┌─ TEXT ZUR ANALYSE

Ich war zu diesem Zeitpunkt seit 15 Jahren Leiter der Filiale in Lustenau. Die Filiale hatte ich im Griff, wir hatten bei den Kunden ein sehr gutes Image und die Zahlen haben gestimmt. Nach 15 Jahren hat mich dann die neue Aufgabe jedoch schon sehr gereizt. Zudem war klar, dass ich als Niederlassungsleiter der Zweigniederlassung St. Gallen mehr unternehmerische Kompetenzen bekomme, da wir ja wie eine Bank in der Bank sind. Somit habe ich dann mit knapp 51 Jahren die neue Herausforderung nochmals angenommen und blicke heute auf eine sehr spannende, intensive und erfolgreiche Zeit zurück. Aber eben, dass man später erfolgreich zurückblicken kann, dessen ist man sich am Anfang natürlich auch nicht sicher.
Wie werden Sie Ihren Ruhestand gestalten und wird die Schweiz dabei in Ihrem „Radius“ von Aktivitäten bleiben?

└─
┌─ DATEN ZUR PRÜFUNG

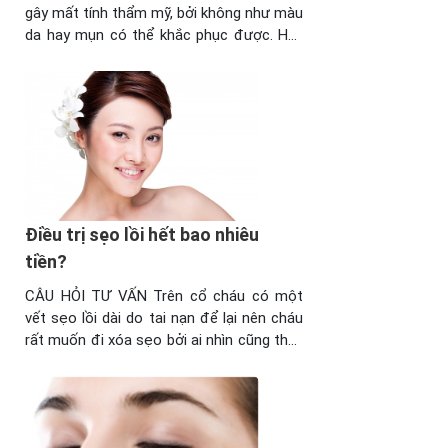
gây mất tính thẩm mỹ, bởi không như màu
da hay mụn có thể khắc phục được. Hãy
tham khảo những cách làm mờ sẹo với
các nguyên liệu có thể làm tại nhà. Hãy
cùng tham khảo và lựu chọn một cách
tốt nhất cho bản ...
Điều trị sẹo lồi hết bao nhiêu
tiền?
CÂU HỎI TƯ VẤN Trên cổ cháu có một
vết sẹo lồi dài do tai nạn để lại nên cháu
rất muốn đi xóa sẹo bởi ai nhìn cũng thấy
sợ. Tuy nhiên, do chưa đi làm, kinh phí còn
eo hẹp nên cháu muốn hỏi trước là điều
trị sẹo lồi hết bao nhiêu tiền ...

└─

AUFGABENSTELLUNG
Schreiben Sie den Text von „Ich war zu diesem“ bis einschließlich „von Aktivitäten bleiben?“ erneut ab und ersetzen Sie dabei „Filiale“ durch „Geschäftsstelle“.

MUSTERLÖSUNG
Ich war zu diesem Zeitpunkt seit 15 Jahren Leiter der Geschäftsstelle in Lustenau. Die Geschäftsstelle hatte ich im Griff, wir hatten bei den Kunden ein sehr gutes Image und die Zahlen haben gestimmt. Nach 15 Jahren hat mich dann die neue Aufgabe jedoch schon sehr gereizt. Zudem war klar, dass ich als Niederlassungsleiter der Zweigniederlassung St. Gallen mehr unternehmerische Kompetenzen bekomme, da wir ja wie eine Bank in der Bank sind. Somit habe ich dann mit knapp 51 Jahren die neue Herausforderung nochmals angenommen und blicke heute auf eine sehr spannende, intensive und erfolgreiche Zeit zurück. Aber eben, dass man später erfolgreich zurückblicken kann, dessen ist man sich am Anfang natürlich auch nicht sicher.
Wie werden Sie Ihren Ruhestand gestalten und wird die Schweiz dabei in Ihrem „Radius“ von Aktivitäten bleiben?